Dolores TOMA - Histoire des mentalités et cultures françaises |
L’histoire des mentalités et ses principes
Apparue vers 1960, comme un domaine de
la Nouvelle Histoire, l’Histoire des mentalités apportait cependant certains
changements qui nous font considérer qu’elle allait constituer une discipline
autonome. Elle se donnait de nouveaux objets d’étude: les sentiments, les
sensibilités, les croyances, les attitudes, l’imaginaire, les pratiques
culturelles, les symboles, la vie quotidienne. Elle mettait au premier plan un
autre facteur déterminant: non plus l’économique, mais le mental. Elle
s’alliait à d’autres sciences: anthropologie, psychologie sociale. Subordonnant
encore plus la dimension temporelle à l’immobilisme des structures, les
circonstances historiques aux espaces culturels, elle allait devenir une
nouvelle histoire de la nouvelle histoire.
L’Histoire des mentalités
n’est plus une science de ce qui s’est passé, mais de l’homme du passé. Elle
a complètement délaissé les faits et les dates pour se consacrer à l’étude
de l’homme et de son environnement matériel, « de la cave au grenier »,
selon l’expression de Michel
Vovelle. À l’étude de l’homme? Non, à l’étude des hommes, différents
à chaque époque historique, dans chaque culture. L’Homme
médiéval, L’Homme de la Renaissance, L’Homme romain, L’Homme égyptien, L’Homme
grec: ce sont autant de titres de la collection « L’Univers historique »

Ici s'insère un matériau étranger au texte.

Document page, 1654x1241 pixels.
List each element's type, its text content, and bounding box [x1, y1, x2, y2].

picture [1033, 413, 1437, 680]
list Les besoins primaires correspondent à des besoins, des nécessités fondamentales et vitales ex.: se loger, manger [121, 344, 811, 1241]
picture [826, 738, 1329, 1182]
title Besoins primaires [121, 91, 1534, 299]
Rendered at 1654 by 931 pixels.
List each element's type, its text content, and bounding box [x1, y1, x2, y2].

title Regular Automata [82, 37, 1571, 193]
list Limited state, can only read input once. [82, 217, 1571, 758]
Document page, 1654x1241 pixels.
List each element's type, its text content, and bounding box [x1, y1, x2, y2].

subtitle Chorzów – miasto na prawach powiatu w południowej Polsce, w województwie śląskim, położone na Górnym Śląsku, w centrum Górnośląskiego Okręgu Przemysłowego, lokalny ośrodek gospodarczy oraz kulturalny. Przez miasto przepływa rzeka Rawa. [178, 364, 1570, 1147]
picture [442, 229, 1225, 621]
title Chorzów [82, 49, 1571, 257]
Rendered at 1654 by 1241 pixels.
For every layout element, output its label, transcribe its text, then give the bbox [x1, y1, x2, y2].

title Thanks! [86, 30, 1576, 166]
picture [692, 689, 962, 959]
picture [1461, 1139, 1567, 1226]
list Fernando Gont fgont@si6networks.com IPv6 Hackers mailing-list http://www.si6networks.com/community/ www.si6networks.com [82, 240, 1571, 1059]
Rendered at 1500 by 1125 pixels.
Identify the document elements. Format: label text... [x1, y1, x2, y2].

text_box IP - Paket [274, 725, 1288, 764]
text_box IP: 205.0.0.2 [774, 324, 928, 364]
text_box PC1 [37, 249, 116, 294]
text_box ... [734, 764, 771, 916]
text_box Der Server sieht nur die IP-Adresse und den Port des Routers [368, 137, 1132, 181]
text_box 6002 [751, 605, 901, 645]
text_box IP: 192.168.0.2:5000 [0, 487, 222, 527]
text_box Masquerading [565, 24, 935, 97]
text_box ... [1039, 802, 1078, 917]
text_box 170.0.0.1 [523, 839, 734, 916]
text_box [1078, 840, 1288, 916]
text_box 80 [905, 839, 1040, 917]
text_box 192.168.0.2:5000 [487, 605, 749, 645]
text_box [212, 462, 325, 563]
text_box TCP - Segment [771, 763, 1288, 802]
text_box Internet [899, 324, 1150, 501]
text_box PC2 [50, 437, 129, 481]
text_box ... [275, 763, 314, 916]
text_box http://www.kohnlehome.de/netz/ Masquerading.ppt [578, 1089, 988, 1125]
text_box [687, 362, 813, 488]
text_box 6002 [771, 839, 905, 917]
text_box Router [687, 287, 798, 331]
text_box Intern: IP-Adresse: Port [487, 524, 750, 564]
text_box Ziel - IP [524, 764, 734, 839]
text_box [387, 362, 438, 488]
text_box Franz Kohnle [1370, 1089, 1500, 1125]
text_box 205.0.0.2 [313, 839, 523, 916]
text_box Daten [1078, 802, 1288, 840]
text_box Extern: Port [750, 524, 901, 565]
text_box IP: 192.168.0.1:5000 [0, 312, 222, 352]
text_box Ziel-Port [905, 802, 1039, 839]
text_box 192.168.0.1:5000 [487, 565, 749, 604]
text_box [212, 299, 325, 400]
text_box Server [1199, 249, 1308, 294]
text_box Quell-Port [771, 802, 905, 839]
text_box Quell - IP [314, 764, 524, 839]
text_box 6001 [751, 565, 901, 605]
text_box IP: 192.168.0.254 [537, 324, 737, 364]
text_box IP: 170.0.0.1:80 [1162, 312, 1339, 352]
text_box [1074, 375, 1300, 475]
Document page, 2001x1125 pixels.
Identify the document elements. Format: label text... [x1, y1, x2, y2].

des Éditions du Seuil. Le dernier en date, par exemple, L’Homme des Lumières, sous la direction de Michel Vovelle,
présente les rôles spécifiques de
cette époque, ou bien les modèles de rôle spécifiques: le noble, le guerrier,
l’entrepreneur, l’homme de lettres, l’homme de science, l’artiste, l’explorateur,
le prêtre, le fonctionnaire, la femme. (On vérifie bien là la tendance dont
nous parlions: on n’a plus d’instrument pour analyser ce qui est commun à
l’homme des Lumières, mais seulement ce qui est propre à chaque catégorie
sociale et culturelle; cette éclipse des éléments universels en faveur des
différences spécifiques ne connaît qu’une limite: l’unité minimale doit être
une collectivité, un groupe et non pas un individu).
Afin de prouver que
cette discipline s’est donné dès le début l’homme comme objet d’étude on cite
parfois les paroles de Marc
Bloch, selon lequel « le bon historien, lui, ressemble à l’ogre
de la légende. Là où il flaire la chair humaine, il sait que là est son gibier ».
Mais ces paroles ne prouvent pas l’intérêt pour l’homme, elles prouvent l’intérêt
pour... la chair humaine. Elles ont un sens plus textuel qu’on ne le dit,
surtout dans l’histoire des mentalités qui étudie ce qui se situe sur la limite
entre le biologique et le culturel: techniques du corps, sensations, sensibilité,
« habitudes physiques, gestuelles, alimentaires, affectives » (A.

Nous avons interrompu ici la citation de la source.